> _WHAT IS EXPECTED_: Output the lines of the records exactly, from the first through the one containing "A35. Please contact". Omit all pictures.

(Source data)
== Segment start ==
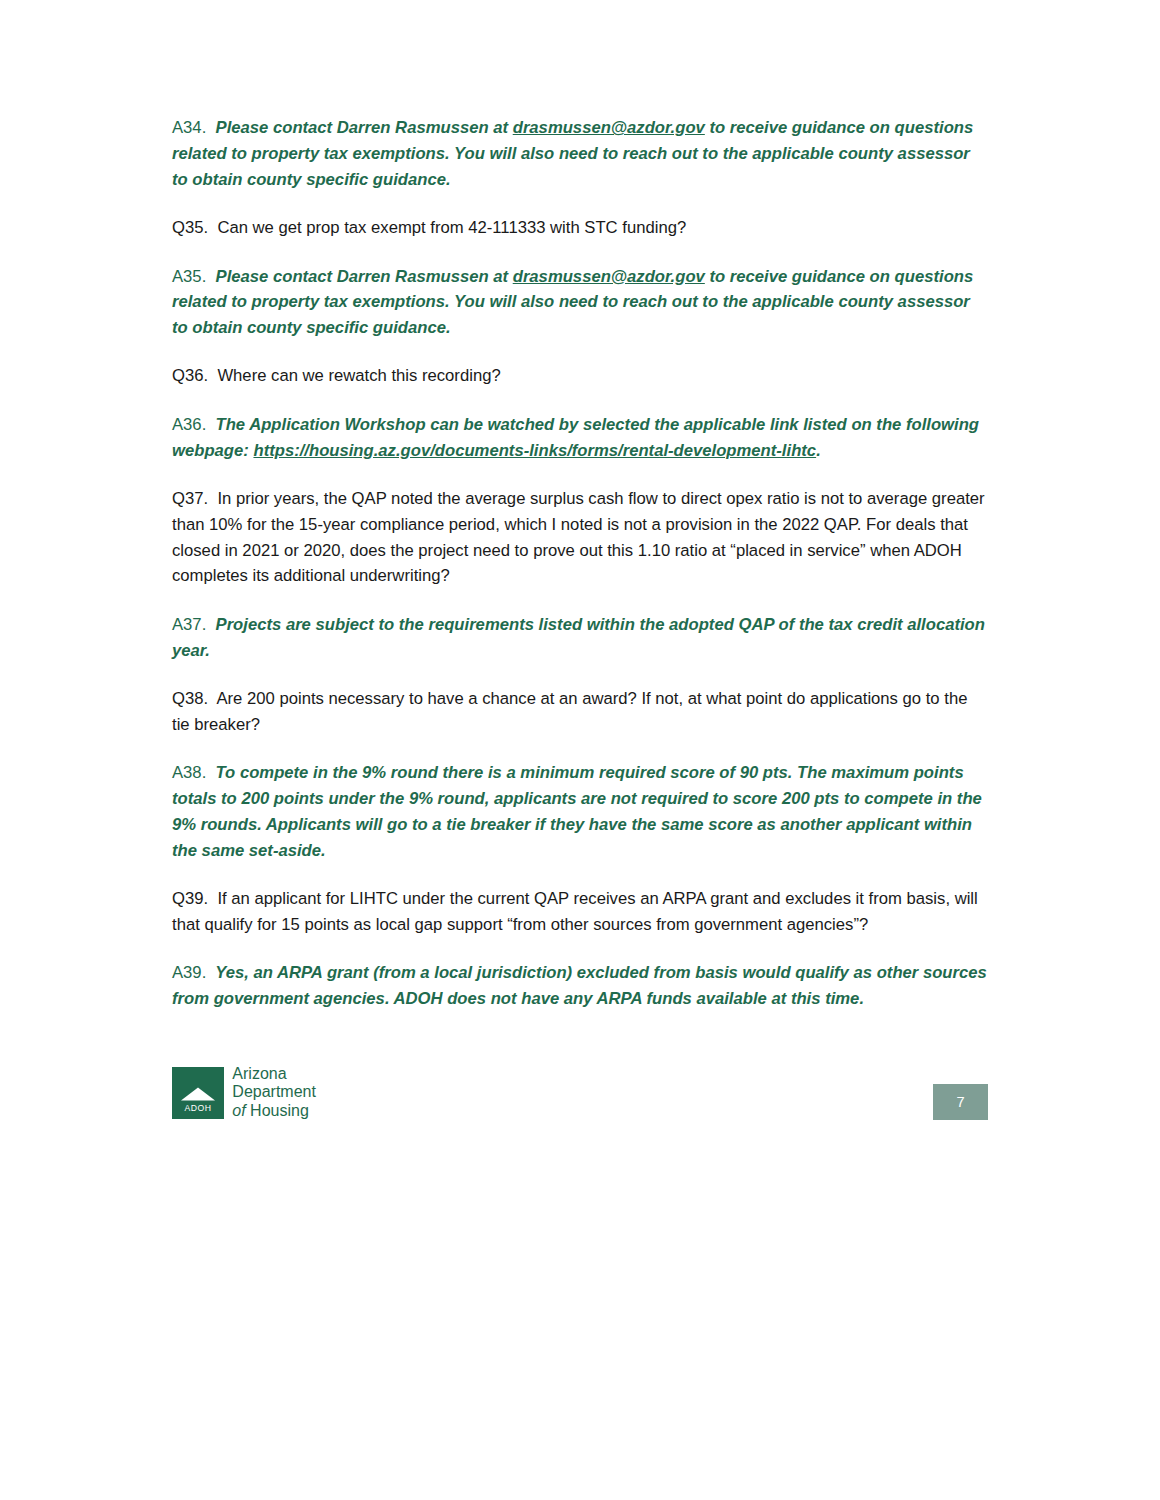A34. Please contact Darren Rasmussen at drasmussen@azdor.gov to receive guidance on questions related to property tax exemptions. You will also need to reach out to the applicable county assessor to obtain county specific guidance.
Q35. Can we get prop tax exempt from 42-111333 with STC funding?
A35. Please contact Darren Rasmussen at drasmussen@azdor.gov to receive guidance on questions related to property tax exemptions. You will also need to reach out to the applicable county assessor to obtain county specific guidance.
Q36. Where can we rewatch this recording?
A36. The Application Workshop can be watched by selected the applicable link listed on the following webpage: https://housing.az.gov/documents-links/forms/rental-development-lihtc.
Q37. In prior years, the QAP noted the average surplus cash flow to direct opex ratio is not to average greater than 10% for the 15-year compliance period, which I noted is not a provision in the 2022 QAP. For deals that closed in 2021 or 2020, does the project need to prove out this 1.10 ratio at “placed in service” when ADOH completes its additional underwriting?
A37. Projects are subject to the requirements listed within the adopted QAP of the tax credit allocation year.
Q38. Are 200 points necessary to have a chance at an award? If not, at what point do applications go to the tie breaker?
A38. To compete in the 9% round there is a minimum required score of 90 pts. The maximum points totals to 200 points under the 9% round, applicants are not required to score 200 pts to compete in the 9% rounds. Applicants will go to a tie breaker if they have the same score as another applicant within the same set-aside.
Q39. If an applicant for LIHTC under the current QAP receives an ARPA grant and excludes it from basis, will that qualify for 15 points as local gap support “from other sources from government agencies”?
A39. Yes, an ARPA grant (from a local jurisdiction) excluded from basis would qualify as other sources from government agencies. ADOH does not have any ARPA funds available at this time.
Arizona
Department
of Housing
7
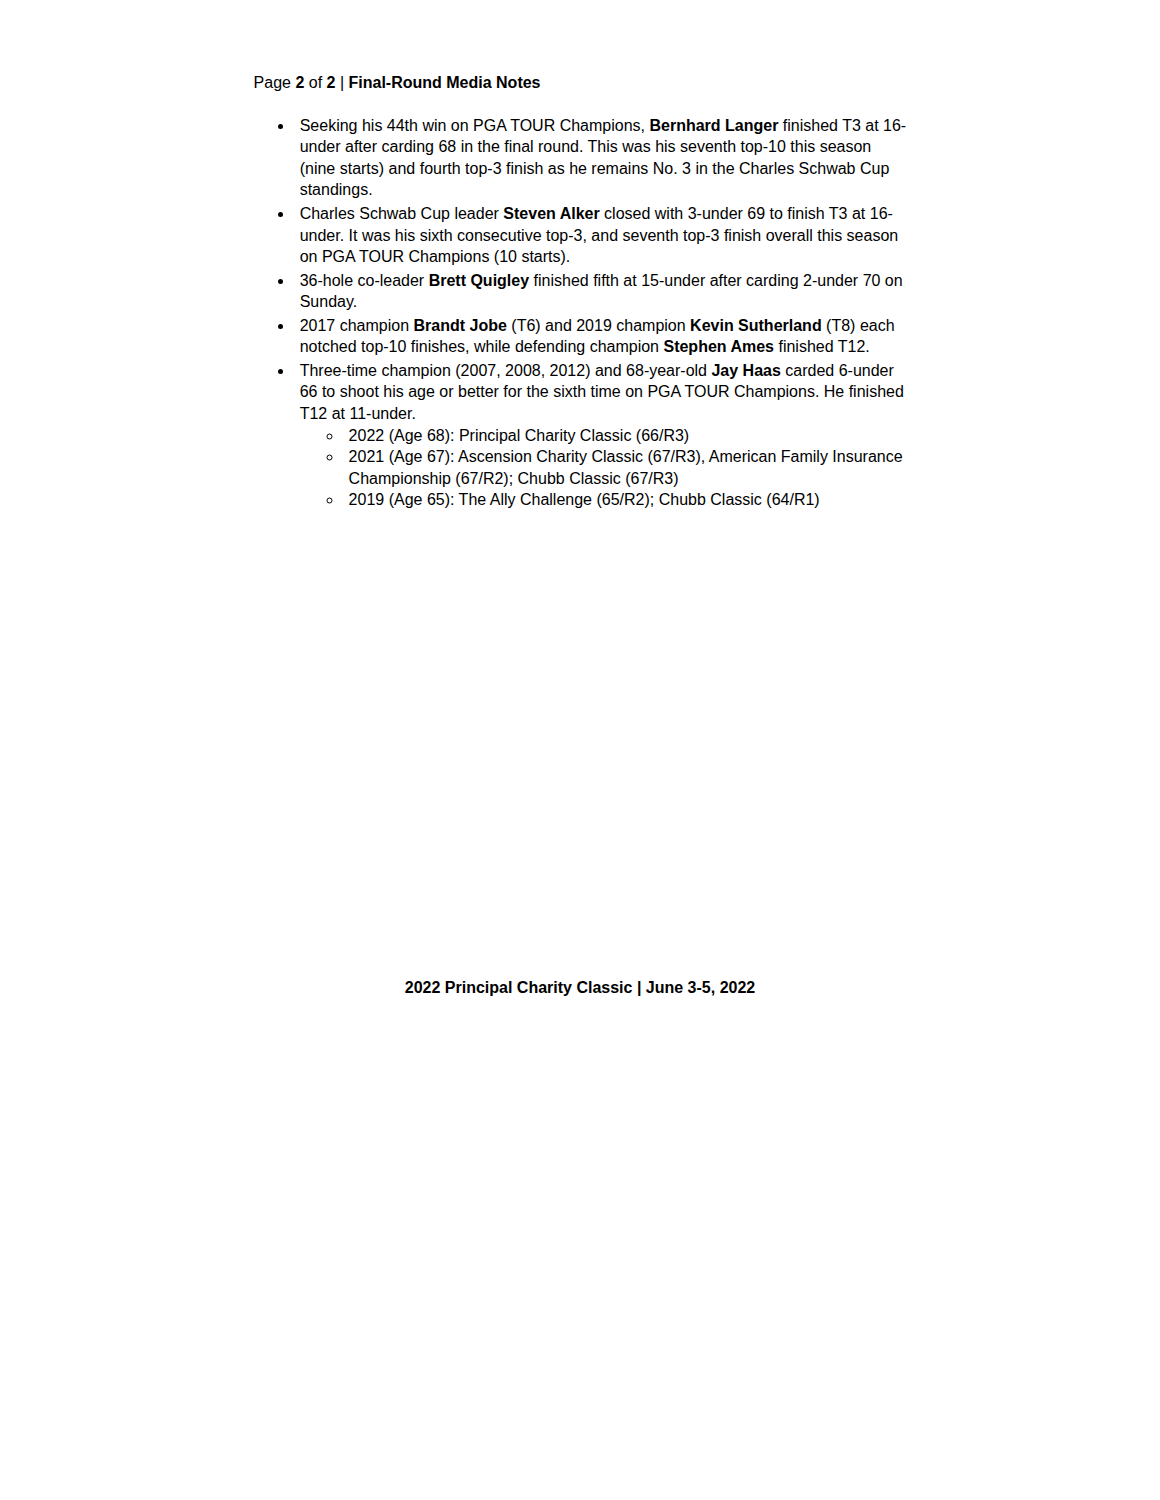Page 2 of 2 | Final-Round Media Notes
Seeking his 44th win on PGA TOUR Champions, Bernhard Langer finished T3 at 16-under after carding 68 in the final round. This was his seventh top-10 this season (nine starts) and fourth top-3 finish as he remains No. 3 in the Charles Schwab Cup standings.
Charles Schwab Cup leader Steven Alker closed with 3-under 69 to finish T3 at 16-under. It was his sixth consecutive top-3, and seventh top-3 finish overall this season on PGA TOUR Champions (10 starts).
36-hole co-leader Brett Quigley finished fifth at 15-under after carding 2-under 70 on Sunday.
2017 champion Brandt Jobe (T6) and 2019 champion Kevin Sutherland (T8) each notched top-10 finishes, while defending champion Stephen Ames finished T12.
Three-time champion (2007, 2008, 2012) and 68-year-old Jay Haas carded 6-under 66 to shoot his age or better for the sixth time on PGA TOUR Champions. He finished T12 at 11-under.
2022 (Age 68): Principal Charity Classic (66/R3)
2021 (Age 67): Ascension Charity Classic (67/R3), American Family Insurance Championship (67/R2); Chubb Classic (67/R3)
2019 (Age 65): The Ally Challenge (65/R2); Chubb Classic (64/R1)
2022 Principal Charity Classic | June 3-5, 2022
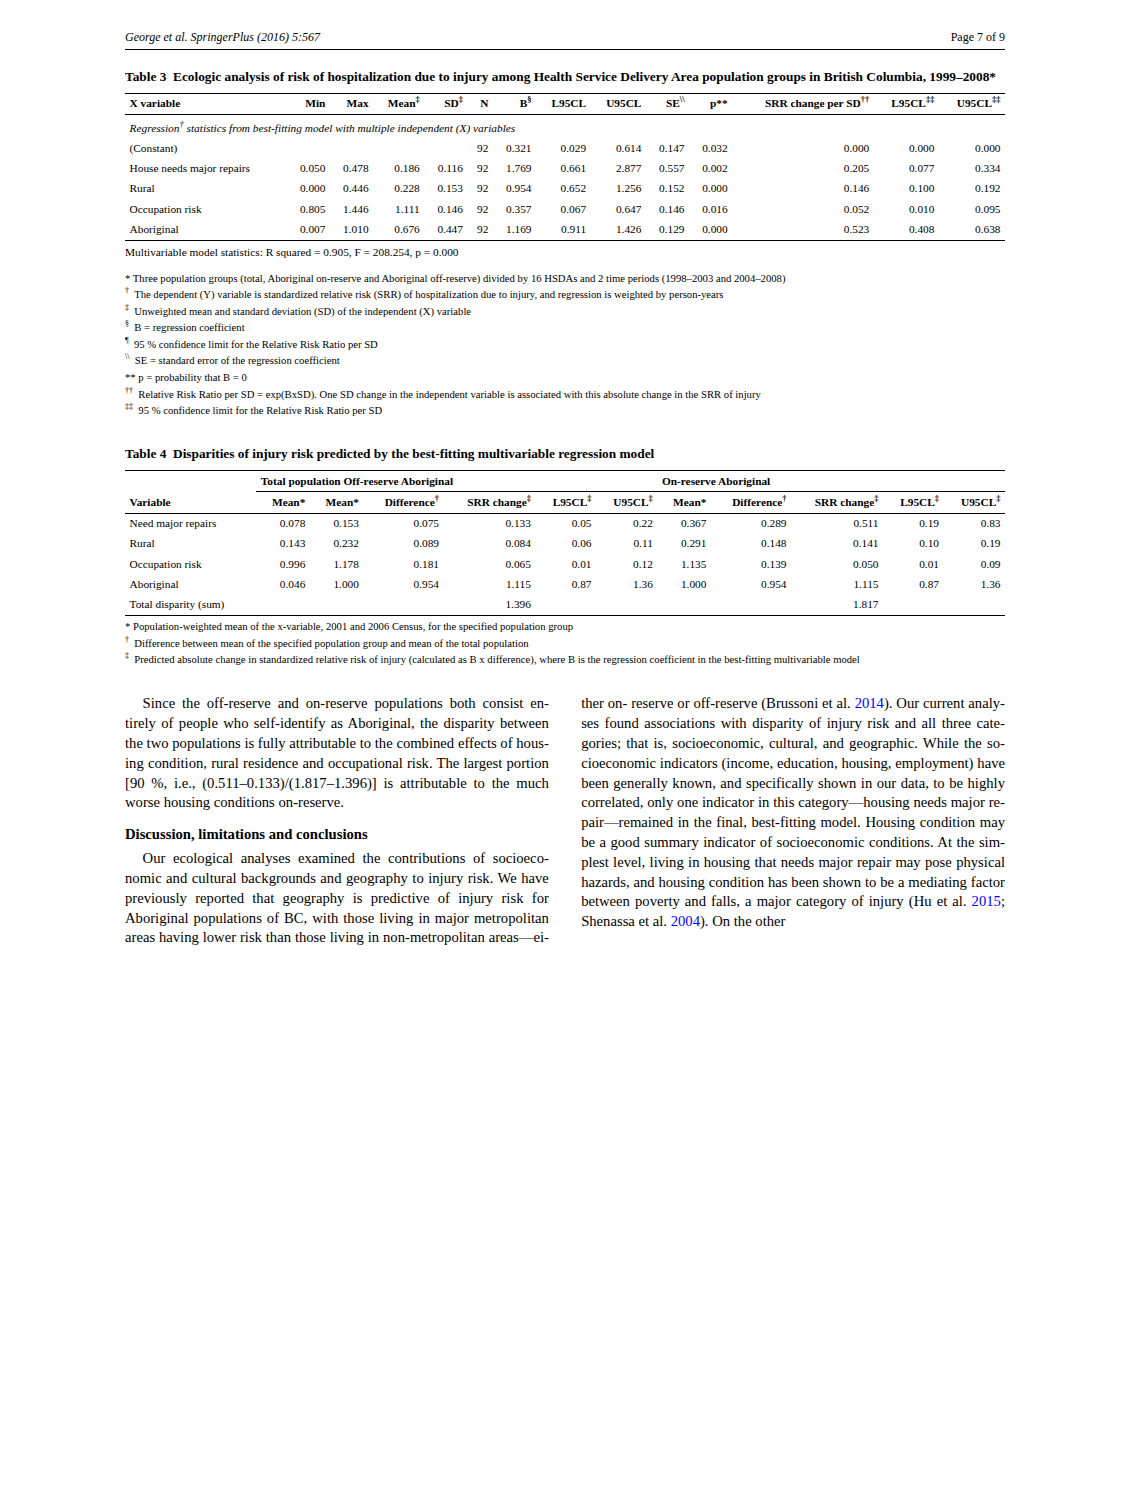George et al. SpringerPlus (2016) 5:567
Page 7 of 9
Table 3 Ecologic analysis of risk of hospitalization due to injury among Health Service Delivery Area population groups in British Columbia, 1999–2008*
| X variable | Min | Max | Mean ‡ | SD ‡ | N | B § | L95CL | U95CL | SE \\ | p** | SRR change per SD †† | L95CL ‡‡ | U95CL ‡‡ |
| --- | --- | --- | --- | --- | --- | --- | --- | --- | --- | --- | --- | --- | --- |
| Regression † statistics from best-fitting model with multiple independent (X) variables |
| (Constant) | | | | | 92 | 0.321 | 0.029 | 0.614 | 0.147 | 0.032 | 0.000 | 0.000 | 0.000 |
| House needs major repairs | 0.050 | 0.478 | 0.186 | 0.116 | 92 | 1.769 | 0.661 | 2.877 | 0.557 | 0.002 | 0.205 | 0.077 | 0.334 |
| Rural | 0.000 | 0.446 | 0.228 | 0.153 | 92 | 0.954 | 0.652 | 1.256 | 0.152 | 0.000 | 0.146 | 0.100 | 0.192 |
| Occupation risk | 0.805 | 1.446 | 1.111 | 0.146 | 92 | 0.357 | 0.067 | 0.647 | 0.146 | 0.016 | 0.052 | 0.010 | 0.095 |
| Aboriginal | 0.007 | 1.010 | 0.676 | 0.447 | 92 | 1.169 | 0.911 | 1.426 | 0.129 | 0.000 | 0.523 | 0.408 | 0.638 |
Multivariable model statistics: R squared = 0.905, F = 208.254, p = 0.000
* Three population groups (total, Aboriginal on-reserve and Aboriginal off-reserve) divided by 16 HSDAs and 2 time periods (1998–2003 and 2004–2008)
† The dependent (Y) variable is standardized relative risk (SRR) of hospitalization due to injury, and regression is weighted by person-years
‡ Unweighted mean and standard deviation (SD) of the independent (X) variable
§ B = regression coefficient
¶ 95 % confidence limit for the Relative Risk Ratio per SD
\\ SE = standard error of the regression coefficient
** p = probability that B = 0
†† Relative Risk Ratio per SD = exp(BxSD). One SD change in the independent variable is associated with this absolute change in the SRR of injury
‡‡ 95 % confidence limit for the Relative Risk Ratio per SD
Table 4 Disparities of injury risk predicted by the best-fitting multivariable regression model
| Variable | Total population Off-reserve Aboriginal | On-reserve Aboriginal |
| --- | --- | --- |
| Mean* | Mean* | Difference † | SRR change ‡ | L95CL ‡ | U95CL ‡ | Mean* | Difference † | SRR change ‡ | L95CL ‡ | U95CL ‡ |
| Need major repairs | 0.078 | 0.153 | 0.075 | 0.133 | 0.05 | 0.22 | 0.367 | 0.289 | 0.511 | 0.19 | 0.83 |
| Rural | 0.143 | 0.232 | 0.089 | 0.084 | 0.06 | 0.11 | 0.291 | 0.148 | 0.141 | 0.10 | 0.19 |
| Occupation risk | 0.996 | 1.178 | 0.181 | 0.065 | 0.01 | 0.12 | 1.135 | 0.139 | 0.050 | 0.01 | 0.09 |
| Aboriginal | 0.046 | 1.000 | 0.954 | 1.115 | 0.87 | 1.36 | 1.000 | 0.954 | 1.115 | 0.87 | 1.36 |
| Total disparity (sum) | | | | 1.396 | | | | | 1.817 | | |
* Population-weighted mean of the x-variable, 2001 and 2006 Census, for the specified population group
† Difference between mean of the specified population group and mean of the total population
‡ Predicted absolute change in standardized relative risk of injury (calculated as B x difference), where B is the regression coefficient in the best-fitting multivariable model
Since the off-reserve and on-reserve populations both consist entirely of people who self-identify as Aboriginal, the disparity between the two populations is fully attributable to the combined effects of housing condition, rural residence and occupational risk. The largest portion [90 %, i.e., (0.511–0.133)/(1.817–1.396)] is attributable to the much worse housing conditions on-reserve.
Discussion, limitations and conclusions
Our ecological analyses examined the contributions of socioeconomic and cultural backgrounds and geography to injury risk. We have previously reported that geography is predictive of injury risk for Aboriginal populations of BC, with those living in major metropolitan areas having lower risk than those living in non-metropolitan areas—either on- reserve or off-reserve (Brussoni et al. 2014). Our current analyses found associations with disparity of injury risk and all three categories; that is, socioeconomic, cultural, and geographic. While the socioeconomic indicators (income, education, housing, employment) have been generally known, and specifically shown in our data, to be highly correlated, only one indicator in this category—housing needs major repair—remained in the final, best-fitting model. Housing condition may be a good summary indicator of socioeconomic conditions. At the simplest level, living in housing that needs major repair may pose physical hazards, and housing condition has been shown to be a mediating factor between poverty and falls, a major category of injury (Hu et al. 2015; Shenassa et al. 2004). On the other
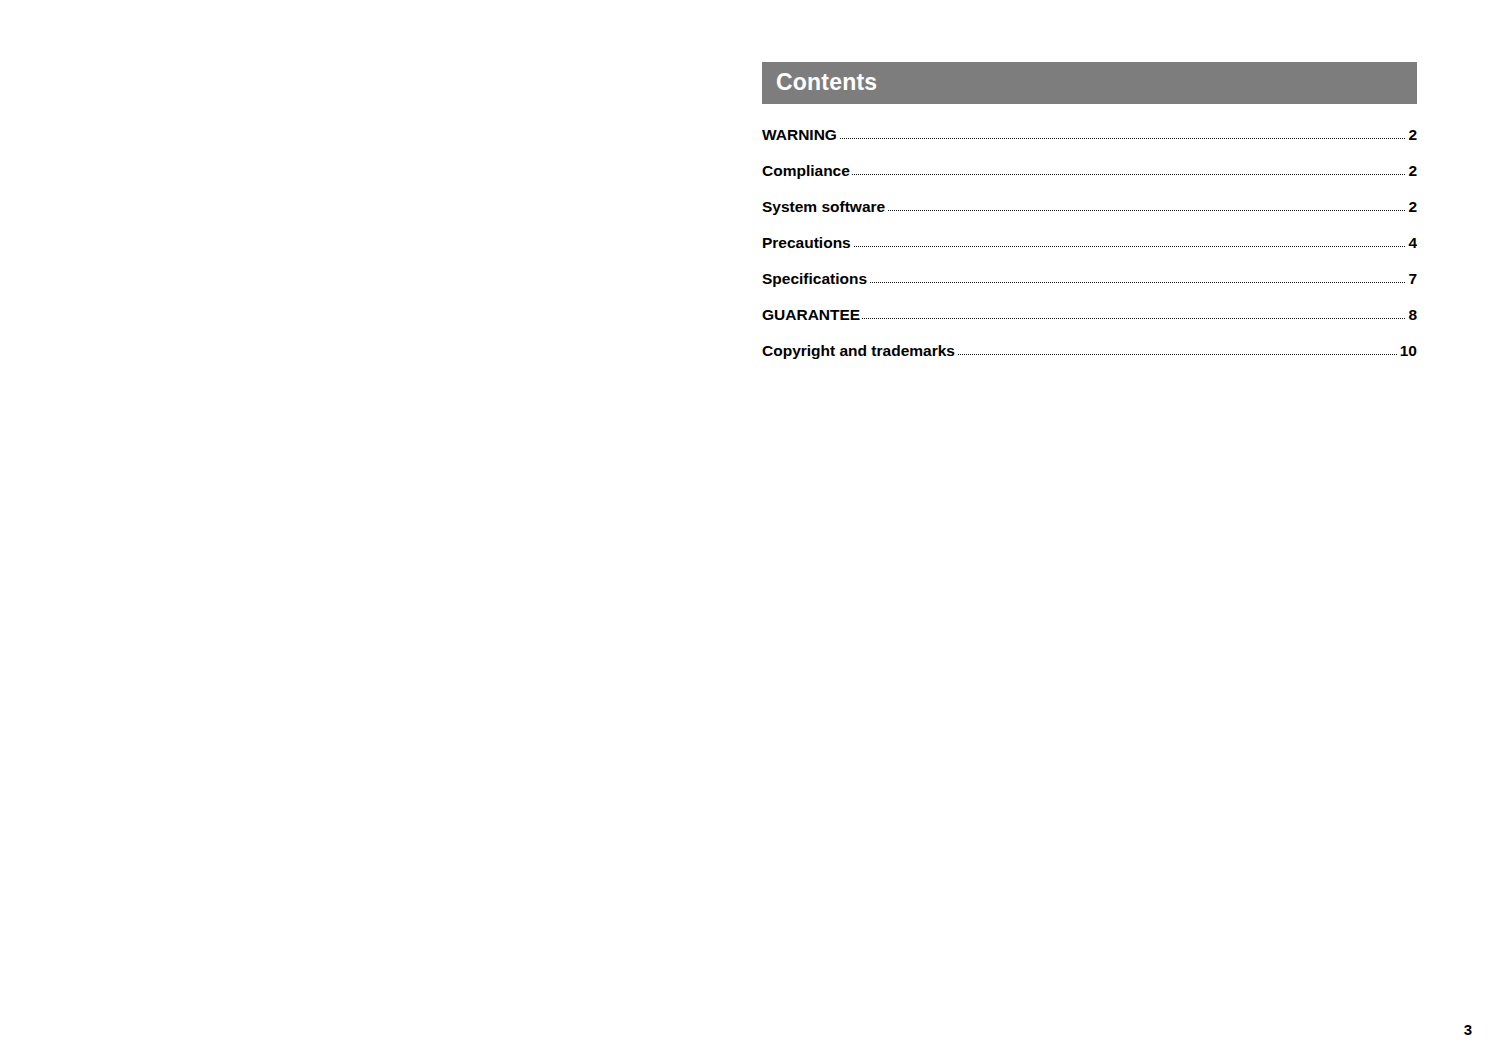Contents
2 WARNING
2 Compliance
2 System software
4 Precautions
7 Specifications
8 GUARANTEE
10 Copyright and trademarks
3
== Segment end ==
> _EXPECTED ANSWER_:
A34. Please contact Darren Rasmussen at drasmussen@azdor.gov to receive guidance on questions related to property tax exemptions. You will also need to reach out to the applicable county assessor to obtain county specific guidance.
Q35. Can we get prop tax exempt from 42-111333 with STC funding?
A35. Please contact Darren Rasmussen at drasmussen@azdor.gov to receive guidance on questions related to property tax exemptions. You will also need to reach out to the applicable county assessor to obtain county specific guidance.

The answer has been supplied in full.